Idael Childers Makeever (December 7, 1867 – August 23, 1954) was an American poet, songwriter, journalist and clubwoman.

== Early life ==
Idael Childers was born in 1867, in Porter County, Indiana, and educated in Valparaiso, the daughter of George Childers and Tryphena Ida Childers. Her father was a businessman, and her mother was born in Canada. After she was married and had two children in Nebraska, she returned to Indiana to take courses at Valparaiso University.

== Career ==
Makeever taught school in Indiana for several years as a young woman. She published two books of her poetry: Prairie Flowers and Meadow Grasses (1889) and Golden Rod and Dialect Poems (1898). She read her poem "Nebraska" at the Trans-Mississippi Exposition in Omaha, in 1898. Makeever's poem "I'm Going Home" was included in a 1902 collection of Indiana writers' works. "She took up the unsung themes of the West," commented one profile in 1902. "In the broad prairies," noted another, "her poetic nature blossomed and flowered, and the notes of her songs mingled with the music of the meadowlark." Makeever was an active member of the Western Association of Writers.

Makeever also wrote song lyrics, including "The Dream Face" (1909, music by Blanche M. Tice).

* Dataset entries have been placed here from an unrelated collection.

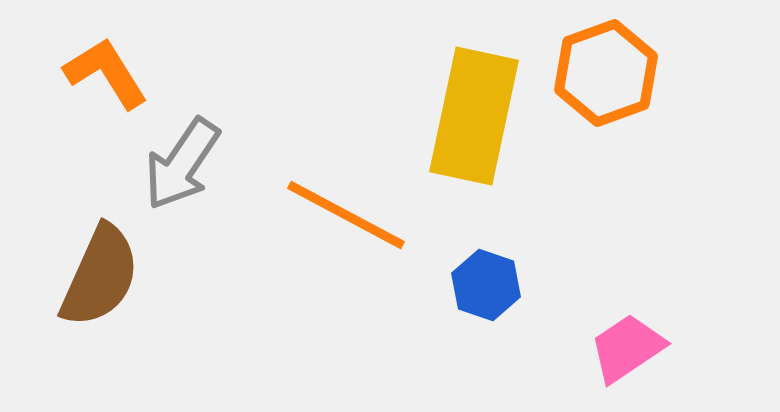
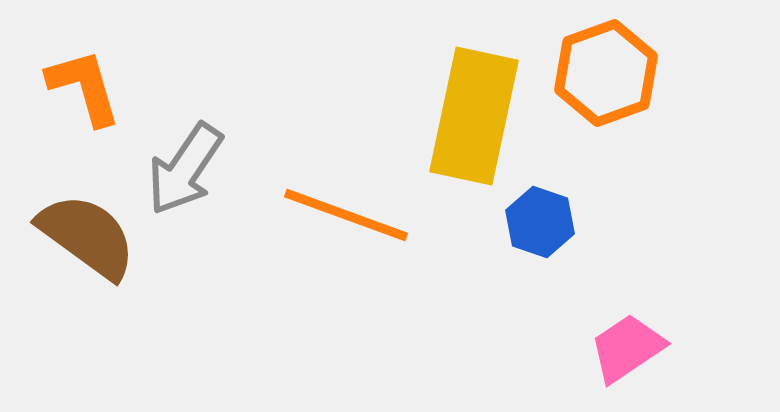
orange L-shape: moved 22 px left, 14 px down; rotated 16 degrees clockwise
gray arrow: moved 3 px right, 5 px down
orange line: rotated 8 degrees counterclockwise
brown semicircle: moved 13 px left, 40 px up; rotated 78 degrees counterclockwise
blue hexagon: moved 54 px right, 63 px up
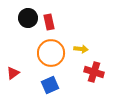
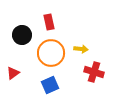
black circle: moved 6 px left, 17 px down
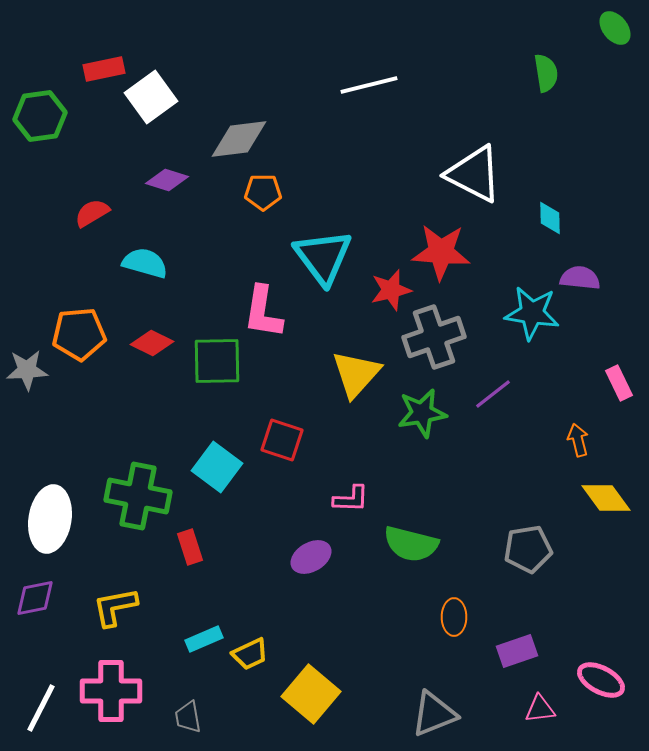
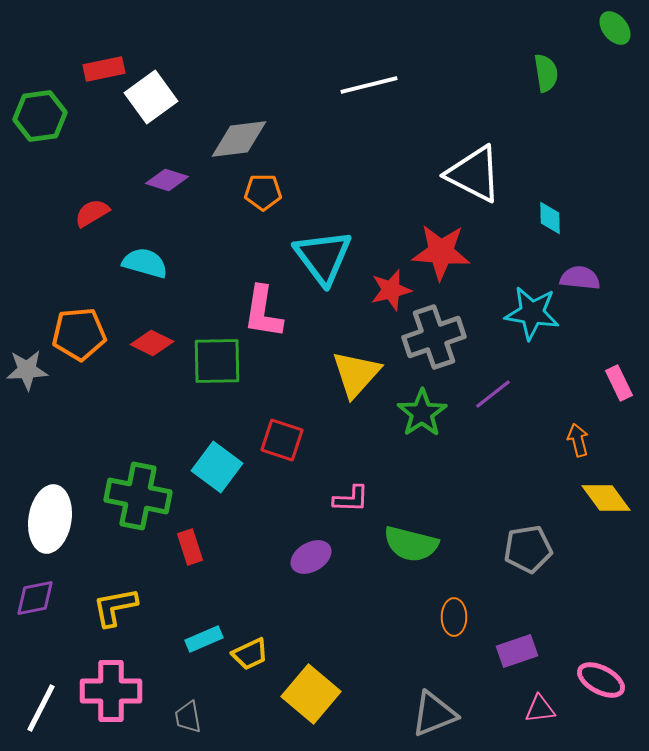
green star at (422, 413): rotated 24 degrees counterclockwise
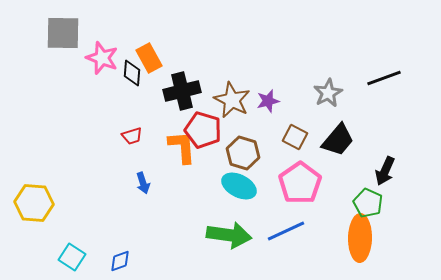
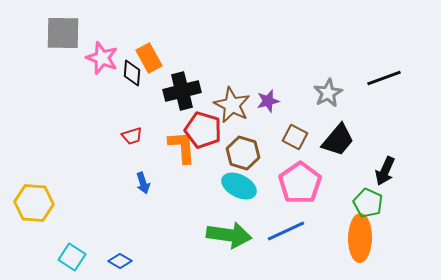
brown star: moved 5 px down
blue diamond: rotated 50 degrees clockwise
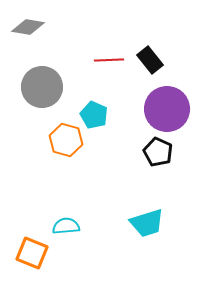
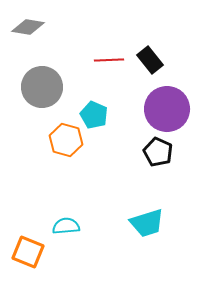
orange square: moved 4 px left, 1 px up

During World War I, she worked as a reporter for Omaha newspapers. During World War II, she was a newspaper columnist in Colorado, and worked at Hill Air Force Base in Utah.

== Personal life ==
Idael Makeever married lawyer and mining executive Milton Alexander Makeever in 1889; with him, she moved to Stromsburg, Nebraska, where their two daughters, Merle and Iva Lee, were born in 1889 and 1894. She moved to Boulder, Colorado in 1902, while her husband was working at a gold mine in Mexico. She was widowed in 1940, and she died in 1954, aged 86 years, in Loveland, Colorado. Her papers are archived at Valparaiso University in Indiana.